抽出テキスト ->
———
1 介護ベッドが届く



1 介護ベッドが届く

やっとベッドの組み立てが終わった。

重い物を持てない私のために手伝ってくれる友人たちの時間と私の予定がうまく調整できなかったり、雨に邪魔されたりと延び延びになって、話が出てから2カ月近くも経過した。

庭の物置から出してくるだけのことなのだが、上半身を電動で起したりできる「介護用ベッド」のためかなりの重量。

この介護用ベッドは母が乳がんで入院後、退院する時に購入したもの。それを今度は私が使用することになる。部屋には立派すぎる木製の机と椅子もあるが、いまだに右半身をかばう癖が治らずに、長い時間同じ姿勢を保つことが苦痛。現に右手足の血行は悪く夏でも冷たく手袋、靴下を欠かすことができない。
———
データセット項目 ->
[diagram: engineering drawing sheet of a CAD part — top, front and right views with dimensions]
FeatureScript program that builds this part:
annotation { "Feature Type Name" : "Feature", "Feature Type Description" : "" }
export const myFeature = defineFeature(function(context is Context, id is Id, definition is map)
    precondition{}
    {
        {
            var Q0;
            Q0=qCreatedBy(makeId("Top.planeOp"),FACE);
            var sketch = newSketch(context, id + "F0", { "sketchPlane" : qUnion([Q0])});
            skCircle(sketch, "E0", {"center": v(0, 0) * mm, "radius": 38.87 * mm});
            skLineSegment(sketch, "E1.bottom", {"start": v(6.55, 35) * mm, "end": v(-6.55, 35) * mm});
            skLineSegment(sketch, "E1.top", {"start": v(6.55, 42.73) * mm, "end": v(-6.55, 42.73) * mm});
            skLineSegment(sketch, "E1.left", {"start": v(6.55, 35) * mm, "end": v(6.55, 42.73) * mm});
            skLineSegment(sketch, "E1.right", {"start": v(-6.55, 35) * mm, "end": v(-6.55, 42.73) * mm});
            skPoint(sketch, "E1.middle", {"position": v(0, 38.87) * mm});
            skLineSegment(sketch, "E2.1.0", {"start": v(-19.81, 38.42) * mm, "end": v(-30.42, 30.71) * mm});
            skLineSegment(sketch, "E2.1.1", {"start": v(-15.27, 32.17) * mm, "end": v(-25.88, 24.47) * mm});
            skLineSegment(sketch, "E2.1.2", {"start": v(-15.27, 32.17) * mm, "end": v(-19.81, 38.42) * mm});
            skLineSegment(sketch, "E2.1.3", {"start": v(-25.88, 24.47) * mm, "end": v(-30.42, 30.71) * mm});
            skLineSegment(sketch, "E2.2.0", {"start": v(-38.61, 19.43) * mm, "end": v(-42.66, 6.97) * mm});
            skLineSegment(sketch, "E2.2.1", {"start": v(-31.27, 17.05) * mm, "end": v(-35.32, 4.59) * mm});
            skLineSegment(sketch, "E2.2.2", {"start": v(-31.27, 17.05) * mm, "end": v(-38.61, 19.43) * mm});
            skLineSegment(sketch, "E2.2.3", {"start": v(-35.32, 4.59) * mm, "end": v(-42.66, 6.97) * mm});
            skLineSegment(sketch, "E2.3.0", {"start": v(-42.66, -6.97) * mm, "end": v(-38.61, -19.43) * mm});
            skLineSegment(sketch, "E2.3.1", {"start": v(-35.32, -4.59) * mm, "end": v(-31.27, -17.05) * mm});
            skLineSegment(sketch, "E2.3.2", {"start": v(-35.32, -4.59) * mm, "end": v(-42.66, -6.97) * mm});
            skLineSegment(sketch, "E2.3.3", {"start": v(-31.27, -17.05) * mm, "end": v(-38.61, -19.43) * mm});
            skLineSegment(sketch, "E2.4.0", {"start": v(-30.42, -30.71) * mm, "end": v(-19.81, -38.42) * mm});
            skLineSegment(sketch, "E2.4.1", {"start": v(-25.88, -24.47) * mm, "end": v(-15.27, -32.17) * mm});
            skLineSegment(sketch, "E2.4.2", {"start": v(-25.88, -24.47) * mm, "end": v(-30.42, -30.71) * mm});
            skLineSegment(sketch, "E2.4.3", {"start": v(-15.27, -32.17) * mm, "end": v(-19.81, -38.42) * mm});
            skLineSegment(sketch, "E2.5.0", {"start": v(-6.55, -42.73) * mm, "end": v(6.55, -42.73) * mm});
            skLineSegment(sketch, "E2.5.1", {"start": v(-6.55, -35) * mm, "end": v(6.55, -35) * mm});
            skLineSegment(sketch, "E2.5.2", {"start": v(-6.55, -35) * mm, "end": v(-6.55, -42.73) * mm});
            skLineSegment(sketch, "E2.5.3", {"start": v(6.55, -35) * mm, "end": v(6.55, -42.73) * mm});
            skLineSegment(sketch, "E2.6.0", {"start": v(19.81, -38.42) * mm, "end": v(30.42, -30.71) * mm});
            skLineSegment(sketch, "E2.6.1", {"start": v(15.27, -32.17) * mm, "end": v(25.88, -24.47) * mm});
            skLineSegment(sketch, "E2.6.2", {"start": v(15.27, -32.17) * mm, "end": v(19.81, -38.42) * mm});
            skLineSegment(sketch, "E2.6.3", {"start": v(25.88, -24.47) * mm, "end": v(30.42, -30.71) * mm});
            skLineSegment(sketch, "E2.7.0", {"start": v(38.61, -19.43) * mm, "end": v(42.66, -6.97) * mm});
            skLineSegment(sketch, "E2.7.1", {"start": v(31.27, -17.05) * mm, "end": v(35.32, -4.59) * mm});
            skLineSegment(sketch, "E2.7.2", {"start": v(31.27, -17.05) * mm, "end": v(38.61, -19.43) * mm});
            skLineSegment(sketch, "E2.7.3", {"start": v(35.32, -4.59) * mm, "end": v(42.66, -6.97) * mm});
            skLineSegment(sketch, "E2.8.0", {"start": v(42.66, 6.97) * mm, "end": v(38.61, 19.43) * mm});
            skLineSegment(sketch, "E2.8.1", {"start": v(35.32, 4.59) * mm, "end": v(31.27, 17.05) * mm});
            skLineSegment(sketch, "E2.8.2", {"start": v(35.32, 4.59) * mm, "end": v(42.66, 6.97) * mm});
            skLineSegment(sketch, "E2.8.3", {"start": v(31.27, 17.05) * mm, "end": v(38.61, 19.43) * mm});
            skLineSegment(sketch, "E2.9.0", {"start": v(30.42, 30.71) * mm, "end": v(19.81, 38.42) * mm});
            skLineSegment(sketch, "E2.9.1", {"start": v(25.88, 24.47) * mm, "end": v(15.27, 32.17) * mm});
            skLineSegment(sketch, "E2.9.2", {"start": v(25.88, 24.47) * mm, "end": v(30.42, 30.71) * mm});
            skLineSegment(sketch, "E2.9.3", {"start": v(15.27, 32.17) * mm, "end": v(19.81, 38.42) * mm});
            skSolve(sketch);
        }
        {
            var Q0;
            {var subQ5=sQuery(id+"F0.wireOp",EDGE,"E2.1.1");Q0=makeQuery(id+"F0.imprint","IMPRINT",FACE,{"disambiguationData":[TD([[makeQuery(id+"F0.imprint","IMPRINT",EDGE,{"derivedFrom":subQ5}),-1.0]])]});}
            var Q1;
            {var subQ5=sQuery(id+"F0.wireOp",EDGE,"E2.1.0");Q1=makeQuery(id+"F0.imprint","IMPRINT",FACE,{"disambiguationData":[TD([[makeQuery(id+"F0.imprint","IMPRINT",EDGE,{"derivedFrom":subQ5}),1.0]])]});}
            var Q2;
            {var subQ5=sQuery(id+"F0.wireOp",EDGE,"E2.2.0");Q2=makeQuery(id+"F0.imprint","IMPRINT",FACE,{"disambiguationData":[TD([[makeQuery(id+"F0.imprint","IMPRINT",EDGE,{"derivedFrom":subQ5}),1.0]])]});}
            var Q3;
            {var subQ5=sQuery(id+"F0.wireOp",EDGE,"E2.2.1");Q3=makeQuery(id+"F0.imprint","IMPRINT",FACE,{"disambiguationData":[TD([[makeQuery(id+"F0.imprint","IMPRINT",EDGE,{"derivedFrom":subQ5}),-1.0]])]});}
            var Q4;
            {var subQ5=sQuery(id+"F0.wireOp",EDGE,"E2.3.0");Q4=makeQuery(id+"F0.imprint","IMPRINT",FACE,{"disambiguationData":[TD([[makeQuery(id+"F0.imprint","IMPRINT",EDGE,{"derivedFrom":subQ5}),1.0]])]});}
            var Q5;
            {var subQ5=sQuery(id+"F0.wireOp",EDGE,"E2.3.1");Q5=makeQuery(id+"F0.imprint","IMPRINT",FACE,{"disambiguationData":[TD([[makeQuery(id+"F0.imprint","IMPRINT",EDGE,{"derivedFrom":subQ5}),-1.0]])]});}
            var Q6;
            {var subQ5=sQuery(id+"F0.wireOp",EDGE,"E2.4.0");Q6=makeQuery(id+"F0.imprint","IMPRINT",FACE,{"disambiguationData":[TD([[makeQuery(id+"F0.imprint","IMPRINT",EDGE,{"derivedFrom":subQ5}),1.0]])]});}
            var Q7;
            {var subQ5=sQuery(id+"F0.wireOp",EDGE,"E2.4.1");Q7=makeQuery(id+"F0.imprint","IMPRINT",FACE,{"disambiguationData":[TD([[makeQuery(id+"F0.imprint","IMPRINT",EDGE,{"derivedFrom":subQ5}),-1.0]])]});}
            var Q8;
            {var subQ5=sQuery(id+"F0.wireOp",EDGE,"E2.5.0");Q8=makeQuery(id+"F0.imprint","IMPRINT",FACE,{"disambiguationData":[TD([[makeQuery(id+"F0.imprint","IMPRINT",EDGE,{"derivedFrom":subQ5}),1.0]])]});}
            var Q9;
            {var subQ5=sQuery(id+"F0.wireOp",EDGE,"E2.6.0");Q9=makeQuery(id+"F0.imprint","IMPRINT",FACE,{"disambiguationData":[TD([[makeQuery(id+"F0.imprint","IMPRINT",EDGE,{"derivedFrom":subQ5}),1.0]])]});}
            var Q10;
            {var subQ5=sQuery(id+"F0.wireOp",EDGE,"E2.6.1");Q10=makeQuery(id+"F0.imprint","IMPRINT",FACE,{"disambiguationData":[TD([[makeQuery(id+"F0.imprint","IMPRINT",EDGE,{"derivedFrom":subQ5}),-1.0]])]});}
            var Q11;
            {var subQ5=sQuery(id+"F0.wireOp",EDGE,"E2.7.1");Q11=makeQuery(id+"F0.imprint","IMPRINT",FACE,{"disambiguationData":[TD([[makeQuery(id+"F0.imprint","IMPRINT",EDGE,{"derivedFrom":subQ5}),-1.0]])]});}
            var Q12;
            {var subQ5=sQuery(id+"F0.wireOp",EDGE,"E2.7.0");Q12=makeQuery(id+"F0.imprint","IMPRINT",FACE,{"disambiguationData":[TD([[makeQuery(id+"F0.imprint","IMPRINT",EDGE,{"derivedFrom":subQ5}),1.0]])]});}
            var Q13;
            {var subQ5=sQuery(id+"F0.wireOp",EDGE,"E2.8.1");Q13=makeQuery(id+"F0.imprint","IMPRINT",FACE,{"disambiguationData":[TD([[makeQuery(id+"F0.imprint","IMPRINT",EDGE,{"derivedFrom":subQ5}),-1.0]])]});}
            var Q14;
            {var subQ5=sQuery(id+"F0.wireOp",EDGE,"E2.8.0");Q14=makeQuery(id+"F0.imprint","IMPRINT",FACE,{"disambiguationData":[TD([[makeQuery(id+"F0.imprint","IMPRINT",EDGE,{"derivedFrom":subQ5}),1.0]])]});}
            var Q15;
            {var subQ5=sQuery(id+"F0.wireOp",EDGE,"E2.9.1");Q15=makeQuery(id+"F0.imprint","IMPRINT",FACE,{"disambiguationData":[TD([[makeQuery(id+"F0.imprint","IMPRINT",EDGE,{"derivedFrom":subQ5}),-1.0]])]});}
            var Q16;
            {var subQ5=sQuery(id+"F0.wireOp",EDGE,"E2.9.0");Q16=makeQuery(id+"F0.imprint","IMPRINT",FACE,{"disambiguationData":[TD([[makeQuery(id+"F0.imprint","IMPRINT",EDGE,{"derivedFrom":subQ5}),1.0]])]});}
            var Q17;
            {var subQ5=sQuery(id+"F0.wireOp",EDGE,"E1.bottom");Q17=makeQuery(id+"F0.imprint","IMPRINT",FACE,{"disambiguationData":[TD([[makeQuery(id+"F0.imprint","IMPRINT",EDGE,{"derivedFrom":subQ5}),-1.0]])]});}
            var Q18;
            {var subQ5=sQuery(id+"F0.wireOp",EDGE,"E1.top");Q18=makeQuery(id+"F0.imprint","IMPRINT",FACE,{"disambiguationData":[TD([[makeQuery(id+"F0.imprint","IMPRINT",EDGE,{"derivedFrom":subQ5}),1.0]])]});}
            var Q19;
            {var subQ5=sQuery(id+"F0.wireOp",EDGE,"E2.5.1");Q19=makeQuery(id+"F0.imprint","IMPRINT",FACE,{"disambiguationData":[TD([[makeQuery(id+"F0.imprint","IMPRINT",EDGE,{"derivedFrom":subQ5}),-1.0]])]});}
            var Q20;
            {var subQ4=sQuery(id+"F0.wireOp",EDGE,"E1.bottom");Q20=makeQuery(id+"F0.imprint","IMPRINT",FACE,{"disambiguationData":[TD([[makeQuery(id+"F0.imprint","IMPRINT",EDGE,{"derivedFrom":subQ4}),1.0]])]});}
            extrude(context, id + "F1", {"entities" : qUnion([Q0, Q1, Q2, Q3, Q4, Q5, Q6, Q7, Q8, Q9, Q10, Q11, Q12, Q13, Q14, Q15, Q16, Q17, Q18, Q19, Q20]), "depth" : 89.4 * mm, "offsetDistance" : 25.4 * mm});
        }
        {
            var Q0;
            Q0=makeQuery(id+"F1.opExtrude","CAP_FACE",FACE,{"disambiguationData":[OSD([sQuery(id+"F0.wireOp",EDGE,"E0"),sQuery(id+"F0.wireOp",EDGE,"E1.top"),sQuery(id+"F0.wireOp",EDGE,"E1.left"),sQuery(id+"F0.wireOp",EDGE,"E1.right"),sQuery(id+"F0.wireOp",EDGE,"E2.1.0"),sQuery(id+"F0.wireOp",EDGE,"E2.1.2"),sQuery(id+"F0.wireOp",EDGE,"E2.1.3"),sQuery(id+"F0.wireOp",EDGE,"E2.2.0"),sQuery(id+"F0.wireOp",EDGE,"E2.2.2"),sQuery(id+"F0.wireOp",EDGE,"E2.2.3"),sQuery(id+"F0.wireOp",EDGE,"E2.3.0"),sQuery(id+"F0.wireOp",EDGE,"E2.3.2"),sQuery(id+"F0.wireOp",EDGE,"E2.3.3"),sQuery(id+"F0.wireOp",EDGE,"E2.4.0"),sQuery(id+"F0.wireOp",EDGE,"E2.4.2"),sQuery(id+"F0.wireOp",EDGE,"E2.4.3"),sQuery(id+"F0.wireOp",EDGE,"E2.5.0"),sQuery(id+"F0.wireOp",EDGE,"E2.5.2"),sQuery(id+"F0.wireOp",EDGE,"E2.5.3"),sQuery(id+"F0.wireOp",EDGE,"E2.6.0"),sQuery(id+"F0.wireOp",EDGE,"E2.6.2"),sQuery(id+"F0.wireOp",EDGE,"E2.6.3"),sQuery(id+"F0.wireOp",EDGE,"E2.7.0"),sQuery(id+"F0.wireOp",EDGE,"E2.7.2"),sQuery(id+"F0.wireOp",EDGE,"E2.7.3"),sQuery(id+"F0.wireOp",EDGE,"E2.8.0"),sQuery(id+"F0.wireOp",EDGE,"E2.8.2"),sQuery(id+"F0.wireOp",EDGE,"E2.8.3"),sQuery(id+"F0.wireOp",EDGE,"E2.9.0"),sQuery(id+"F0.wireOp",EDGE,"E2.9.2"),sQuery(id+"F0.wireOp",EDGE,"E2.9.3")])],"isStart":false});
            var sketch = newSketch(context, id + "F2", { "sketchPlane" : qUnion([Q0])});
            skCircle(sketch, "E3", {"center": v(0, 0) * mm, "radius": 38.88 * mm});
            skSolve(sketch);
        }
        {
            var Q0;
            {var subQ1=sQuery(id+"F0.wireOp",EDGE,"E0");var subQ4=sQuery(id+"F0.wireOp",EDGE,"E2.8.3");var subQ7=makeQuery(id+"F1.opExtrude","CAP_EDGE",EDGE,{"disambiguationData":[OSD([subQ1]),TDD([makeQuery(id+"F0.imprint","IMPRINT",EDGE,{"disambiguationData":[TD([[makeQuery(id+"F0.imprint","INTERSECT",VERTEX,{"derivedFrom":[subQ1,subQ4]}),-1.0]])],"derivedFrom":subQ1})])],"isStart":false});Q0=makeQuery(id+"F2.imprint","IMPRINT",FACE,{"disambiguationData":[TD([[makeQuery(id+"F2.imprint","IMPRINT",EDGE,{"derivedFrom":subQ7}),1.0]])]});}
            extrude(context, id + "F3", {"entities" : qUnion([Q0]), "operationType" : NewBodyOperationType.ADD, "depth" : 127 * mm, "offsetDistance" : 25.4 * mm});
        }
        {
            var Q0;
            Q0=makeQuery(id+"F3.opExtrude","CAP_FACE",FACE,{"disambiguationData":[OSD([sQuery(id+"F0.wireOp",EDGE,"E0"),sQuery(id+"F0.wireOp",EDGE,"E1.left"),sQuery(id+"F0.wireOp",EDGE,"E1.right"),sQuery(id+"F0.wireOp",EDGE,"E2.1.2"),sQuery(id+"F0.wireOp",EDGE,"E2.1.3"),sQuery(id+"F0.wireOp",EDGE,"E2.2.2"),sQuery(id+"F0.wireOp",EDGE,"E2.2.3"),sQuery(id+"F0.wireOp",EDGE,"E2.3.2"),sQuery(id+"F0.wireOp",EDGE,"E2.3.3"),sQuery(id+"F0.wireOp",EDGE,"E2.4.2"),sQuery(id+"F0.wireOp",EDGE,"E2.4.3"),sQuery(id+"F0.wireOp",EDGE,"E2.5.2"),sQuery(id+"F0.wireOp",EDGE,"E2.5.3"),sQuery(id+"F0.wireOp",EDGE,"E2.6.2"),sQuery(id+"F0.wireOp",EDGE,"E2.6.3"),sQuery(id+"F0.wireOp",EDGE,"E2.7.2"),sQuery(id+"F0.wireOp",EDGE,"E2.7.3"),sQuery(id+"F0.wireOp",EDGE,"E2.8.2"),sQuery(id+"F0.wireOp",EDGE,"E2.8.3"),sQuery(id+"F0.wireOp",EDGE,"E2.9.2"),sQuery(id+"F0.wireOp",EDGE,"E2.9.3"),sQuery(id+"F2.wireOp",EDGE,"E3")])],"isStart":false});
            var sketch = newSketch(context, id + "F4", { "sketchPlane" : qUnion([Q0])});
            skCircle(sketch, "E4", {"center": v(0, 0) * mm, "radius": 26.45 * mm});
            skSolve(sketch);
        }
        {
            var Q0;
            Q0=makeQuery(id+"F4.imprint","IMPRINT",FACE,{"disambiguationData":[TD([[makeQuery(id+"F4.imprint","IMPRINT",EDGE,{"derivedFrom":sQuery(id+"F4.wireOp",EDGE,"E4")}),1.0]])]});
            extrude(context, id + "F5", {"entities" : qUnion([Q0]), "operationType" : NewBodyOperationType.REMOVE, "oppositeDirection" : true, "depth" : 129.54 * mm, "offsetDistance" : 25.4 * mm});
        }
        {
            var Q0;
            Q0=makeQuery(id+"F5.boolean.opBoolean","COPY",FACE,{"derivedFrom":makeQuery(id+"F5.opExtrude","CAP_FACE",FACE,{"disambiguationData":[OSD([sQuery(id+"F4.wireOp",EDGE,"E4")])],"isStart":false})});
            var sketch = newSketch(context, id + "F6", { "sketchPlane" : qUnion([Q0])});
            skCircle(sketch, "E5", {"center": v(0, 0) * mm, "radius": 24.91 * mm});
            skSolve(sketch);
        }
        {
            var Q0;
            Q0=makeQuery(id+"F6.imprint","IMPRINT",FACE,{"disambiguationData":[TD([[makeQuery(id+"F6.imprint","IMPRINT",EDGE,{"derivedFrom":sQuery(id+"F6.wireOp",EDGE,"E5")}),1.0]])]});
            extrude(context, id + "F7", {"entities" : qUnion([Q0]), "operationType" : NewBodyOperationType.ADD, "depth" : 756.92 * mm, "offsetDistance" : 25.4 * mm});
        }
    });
———
取り組む課題 ->
A – 介護ベッドに関する文章から、「重い物を持てない私のために手」から「靴下を欠かすことができない。」までの部分を、両端の語句も含めて一字一句そのまま返してください。
B – 介護ベッドに関する文章に基づき、次の問いにお答えください。
(i) 話が出てからベッドの組み立てが終わるまでに、どれほどの期間が経過しましたか。
(ii) ベッドはどこから出してくる必要がありましたか。
(iii) 母がこの介護用ベッドを購入したのはいつですか。

結果一覧 ->
A –
重い物を持てない私のために手伝ってくれる友人たちの時間と私の予定がうまく調整できなかったり、雨に邪魔されたりと延び延びになって、話が出てから2カ月近くも経過した。

庭の物置から出してくるだけのことなのだが、上半身を電動で起したりできる「介護用ベッド」のためかなりの重量。

この介護用ベッドは母が乳がんで入院後、退院する時に購入したもの。それを今度は私が使用することになる。部屋には立派すぎる木製の机と椅子もあるが、いまだに右半身をかばう癖が治らずに、長い時間同じ姿勢を保つことが苦痛。現に右手足の血行は悪く夏でも冷たく手袋、靴下を欠かすことができない。

B –
(i) 2カ月近く
(ii) 庭の物置
(iii) 乳がんで入院した後、退院する時